TEXTO PARA ANÁLISE -
======

Senhoras e Senhores,
é com grande satisfação que efetivamos o nosso há muito acalentado
intuito de realizar uma das sessões do Congresso de Estudos Euro-Brasileiros
2002 nesta cidade de Bragança Paulista. Gostaria de agradecer
à Sra., Profa. Vera Lucia Frangini, e à equipe de sua Fundação
Municipal de Ensino Superior por ter possibilitado esta nossa
confraternização.
Os Senhores certamente se perguntam por que é que damos tanto
valor em ver Bragança representada na programação deste simpósio.
A razão reside no vínculo histórico que une as instituições que
presido com esta cidade. O nosso mentor, Martin Braunwieser, nascido
em Salzburg em 1901 e falecido em São Paulo, em 1991, para aqui
veio em 1927, com a intenção de exercer nesta cidade o seu apostolado
artístico-filosófico-musical, ideais que constituem os fundamentos
da atual Akademie Brasil-Europa. Já aqui vivia o seu cunhado,
Demetrio Kipmann, maestro e professor que marcou profundamente
a vida musical bragantina por décadas e que tem hoje o seu nome
perpetuado no Casa da Cultura.

======

REGISTROS FORNECIDOS -
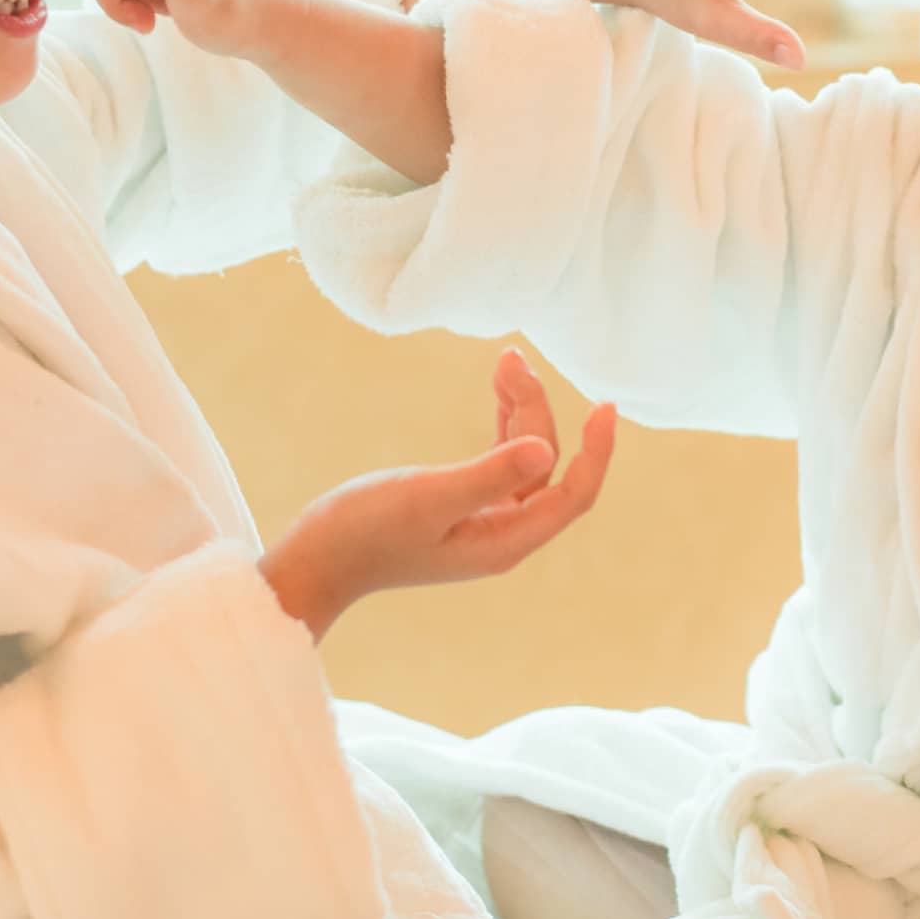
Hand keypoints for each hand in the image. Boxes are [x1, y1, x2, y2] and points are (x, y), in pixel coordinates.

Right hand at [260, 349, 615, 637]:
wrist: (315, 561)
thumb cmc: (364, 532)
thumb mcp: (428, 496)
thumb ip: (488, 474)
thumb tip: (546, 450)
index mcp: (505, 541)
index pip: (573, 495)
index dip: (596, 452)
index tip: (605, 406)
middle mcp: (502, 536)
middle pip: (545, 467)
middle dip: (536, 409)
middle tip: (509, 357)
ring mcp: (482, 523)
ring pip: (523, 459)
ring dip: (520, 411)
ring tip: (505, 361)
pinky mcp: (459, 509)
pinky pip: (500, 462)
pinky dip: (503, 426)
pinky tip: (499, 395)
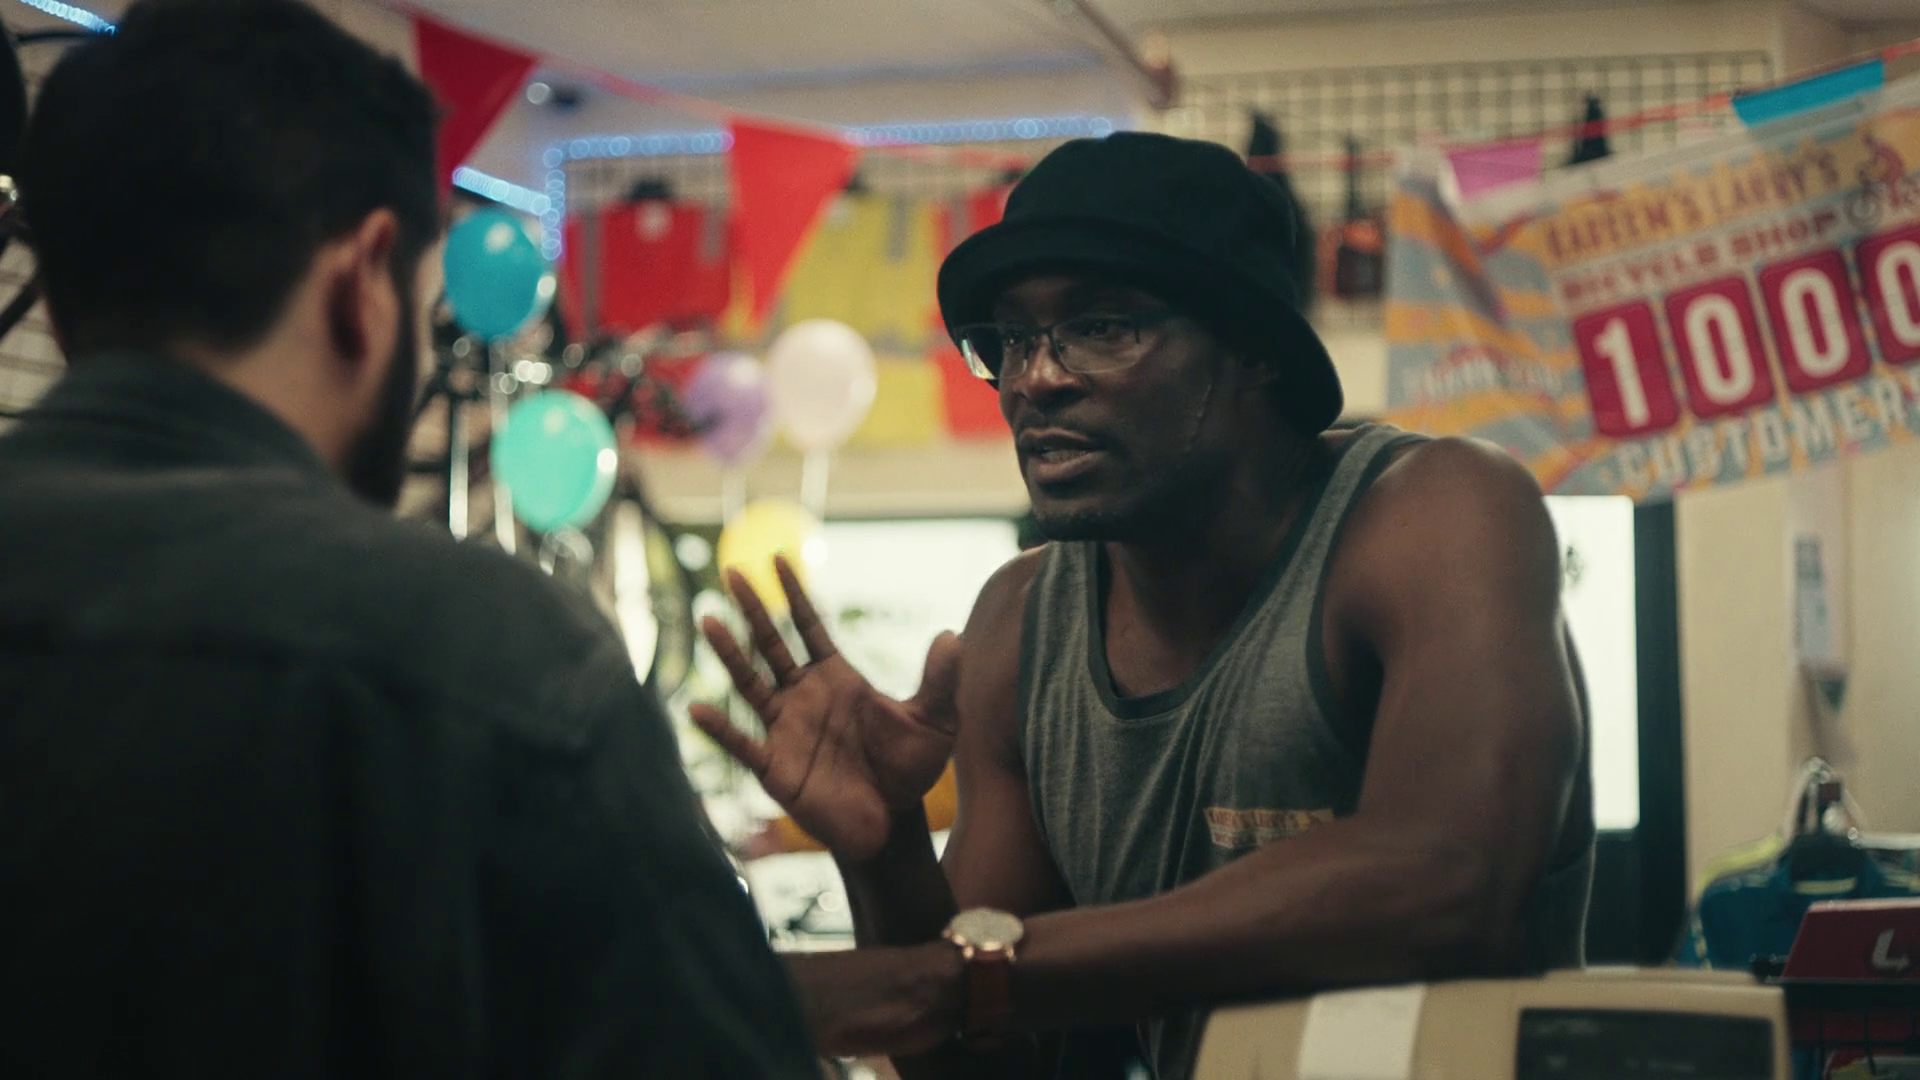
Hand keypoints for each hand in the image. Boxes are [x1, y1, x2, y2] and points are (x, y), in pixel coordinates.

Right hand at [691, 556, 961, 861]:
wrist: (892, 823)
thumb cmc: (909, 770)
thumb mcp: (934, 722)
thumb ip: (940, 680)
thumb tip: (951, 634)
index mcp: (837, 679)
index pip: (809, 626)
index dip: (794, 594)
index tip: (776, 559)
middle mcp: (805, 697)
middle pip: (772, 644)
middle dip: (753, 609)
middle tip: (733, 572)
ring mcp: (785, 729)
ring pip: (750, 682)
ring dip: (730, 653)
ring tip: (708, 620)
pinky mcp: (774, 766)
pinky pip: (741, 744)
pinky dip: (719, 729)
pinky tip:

======

EXERCÍCIOS -
A - Liste todos os anos que aparecem no discurso sobre a sessão em Bragança Paulista.
B - Diga se cada afirmação concorda com o discurso sobre a sessão em Bragança Paulista: (i) Martin Braunwieser nasceu em Salzburg; (ii) Demetrio Kipmann era irmão de Martin Braunwieser; (iii) Braunwieser chegou a Bragança em 1937.
C - Escreva a continuação do discurso sobre a sessão em Bragança Paulista a partir da última frase apresentada.
Os registros não têm relação com o discurso.

RESPOSTAS DOS EXERCÍCIOS -
A - 2002, 1901, 1991, 1927

B -
(i) Sim: "nascido em Salzburg em 1901".
(ii) Não: "Já aqui vivia o seu cunhado, Demetrio Kipmann".
(iii) Não: "para aqui veio em 1927".

C -
Qual era o projeto do Maestro Kipmann em fazer com que a sua irmã,
Tatiana e Martin Braunwieser viessem da Grécia, onde então atuavam,
para esta cidade? Qual eram as expectativas e os planos do casal
Braunwieser quando abandonaram o famoso Odeion de Atenas para
emigrarem para uma cidade do interior de São Paulo?
As concepções do Maestro Kipmann somente podem ser entendidas
se considerarmos a sua formação musical e filosófica no Exterior,
a sua cosmovisão, e o ambiente musical que encontrara em Bragança
à época de sua chegada.
À época da chegada de Demétrio Kipmann, a vida cultural e musical
de várias cidades do Interior de São Paulo, também a de Bragança,
era fortemente influenciada por imigrantes italianos. Isso se
manifestava nos repertórios das corporações militares, na música
para piano e canto, assim como na música sacra. Em Bragança, uma
das entidades mais influentes era a Sociedade Democrática Italiana.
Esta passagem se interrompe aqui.